How COVID-19 Has Changed Healthcare Communications | Brunswick Group

How COVID-19 Has Changed Healthcare Communications

The COVID-19 pandemic has moved the goalposts in healthcare communications.

Never has there been such an appetite for news about health and science, with both media outlets and the wider public scrambling for the latest medical insights about a virus that has upended lives and livelihoods.

The surge in attention has created opportunities and challenges for those on the front line of telling the health and life sciences story. What is more, it looks set to embed some permanent changes in the media and communications landscape.

To understand this better, Brunswick asked three experts at a recent webinar to give their behind-the scenes perspectives.

Key themes to emerge included:

  • The power of social media;
  • The importance of finding the right medium, as well as message; and
  • A major step change in the pace of scientific disclosure.

All these factors highlight the central role good communications plays in delivering sound, evidence-based public health.

Former U.S. Surgeon General, Dr.
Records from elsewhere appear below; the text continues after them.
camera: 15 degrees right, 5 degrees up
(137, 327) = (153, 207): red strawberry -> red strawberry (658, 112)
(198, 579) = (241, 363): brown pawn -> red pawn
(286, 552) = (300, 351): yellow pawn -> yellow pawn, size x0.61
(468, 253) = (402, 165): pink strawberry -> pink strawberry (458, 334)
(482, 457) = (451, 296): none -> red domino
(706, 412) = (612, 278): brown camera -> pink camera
Jerome Adams, said he had learnt the hard way that delivering a clear message in a fast-changing situation was not easy, after getting embroiled in a face mask row when his tweet “STOP BUYING MASKS!” went viral in February 2020. It was a difficult moment that has stayed with him.
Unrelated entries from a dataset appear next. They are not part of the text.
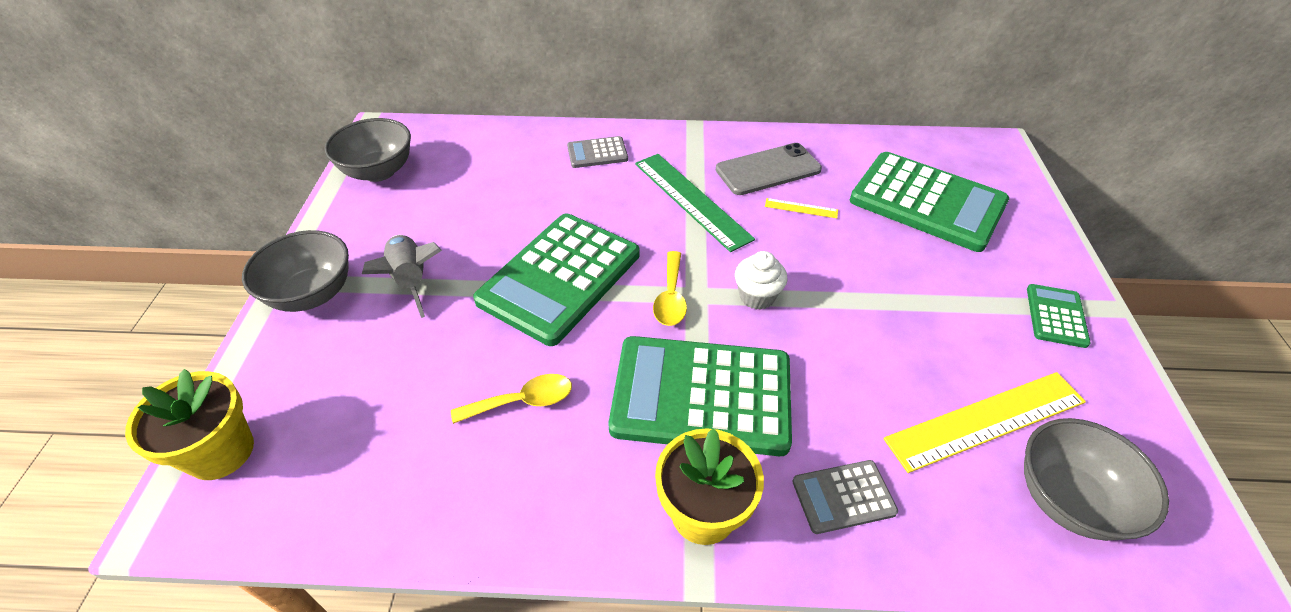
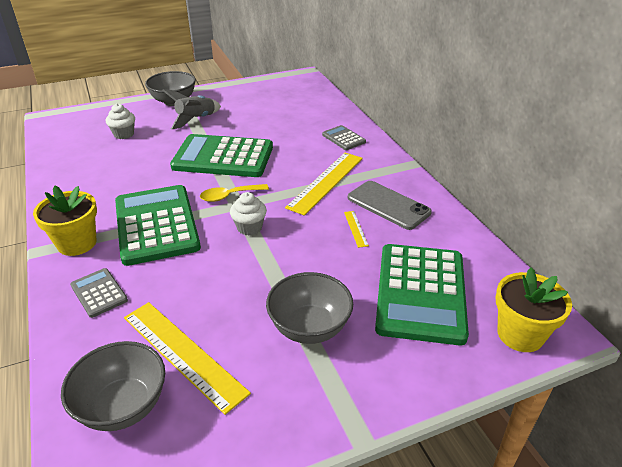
camera: 65 degrees right, 10 degrees down
(221, 452) = (80, 115): yellow flower pot -> yellow flower pot (520, 334)
(376, 389) = (124, 134): none -> white cupcake
(379, 171) = (269, 86): grey bowl -> grey bowl (309, 328)
(523, 401) = (131, 172): yellow spoon -> none
(691, 200) = (326, 182): green ruler -> yellow ruler
(1056, 316) = (322, 391): green calculator -> none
“We didn't have all the information. China hadn't shared with us that they had seen up to 50% of spread in asymptomatic individuals, which made this unlike any other virus. So, we were pushing to be first. We were using our credibility to try and put out an important public health message to protect public health workers, but we didn't have all the information. It’s that famous Colin Powell 40/70 rule. If you speak before you have 40% of the information, you're more likely to be wrong. If you wait until you have 70%, it’s going to be too late. We thought we were speaking within that 40/70 window. The truth is we didn't have 40% of the information.”
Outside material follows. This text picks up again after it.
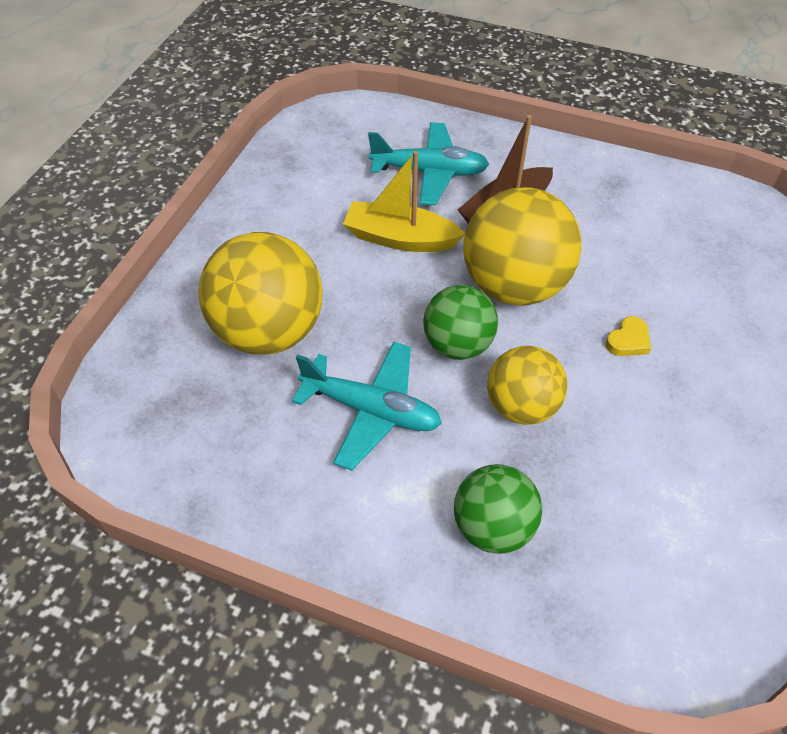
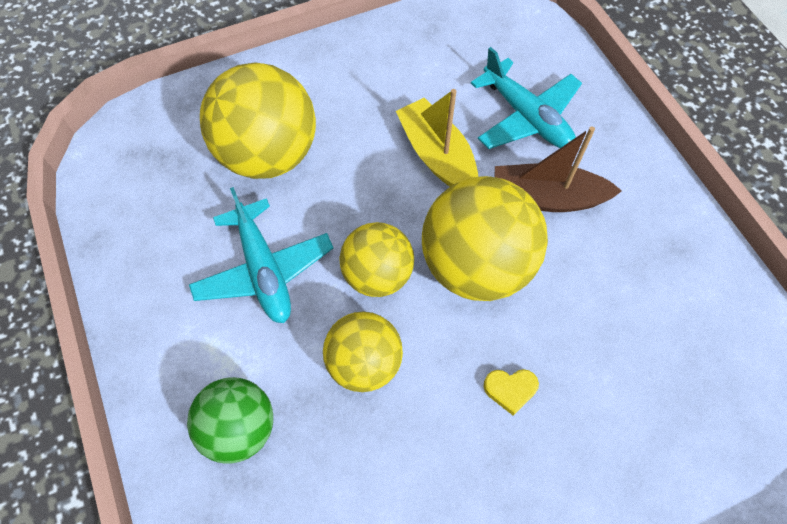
camera: 45 degrees right, 10 degrees up
(458, 345) = (377, 275): green ball -> yellow ball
The episode underscored for Adams both the influence of Twitter and the challenge of finding the right platform for specific communications.

There are different forums and different formats for different messages. It is critical to understand that we can’t get into a detailed conversation about how we are going to determine vaccine efficacy or the vaccine adverse reporting system on a three-minute CNN interview, but we can in a long-form Wall Street Journal article or an op-ed. So, we need to have the appropriate conversation in the appropriate venue.”

This point was echoed by Pfizer’s Global Head of Communications, Ed Harnaga, whose team moved rapidly early in the pandemic to explain the company’s vaccine strategy to a U.S. and global audience. However, finding the appropriate channel was tricky and a carefully drafted op-ed from Pfizer CEO Albert Bourla proved surprisingly hard to place, despite the intense media interest in COVID-19.

“We put together what I thought was a very strong op-ed and we tried pitching this to so many different news outlets. And it was amazing how it was just turned down across the board – and the rationale was: it wasn't edgy enough, we weren't being political enough, which shocked us because here we're trying to rise above the politics…. So, we decided to turn it into an open letter from Albert that we put out to colleagues and then we put out on our own channels. We put it out on pfizer.com. We put it out through our social channels. What was amazing is that the same outlets that said, you know, it's not edgy enough for the opinion pages, still then reported on this as news.”

A notable feature of the pandemic has been the elevated transparency and speed with which scientists from both academia and industry have disclosed research findings. The resulting tidal wave of information has been a major communications challenge, both for the organizations that generated it and the journalists who struggled to digest it.

Nonetheless, Harnaga believes the system of rapid disclosure triggered by the pandemic – which was turbo-charged by use of pre-prints, where research is posted online before peer review – is here to stay.

“I think preprint servers are something that we're going to see more of. it's something that we're looking at more, not just for COVID but for other areas. It's this whole idea of the fast-moving news cycle and needing to get something out there.”

Wall Street Journal healthcare and pharmaceutical reporter Jared Hopkins said he was braced for a continuing fast pace of breaking news, even after the pandemic ends, which will demand a pool of specialist expertise in the media.

“I think a lot of what’s happened during the pandemic from a media perspective is only going to probably continue and accelerate. There’s only going to be more information coming out constantly, more demand and more of a constant news flow. I don’t know if that is good or bad – but I guess it means more work for all of us.”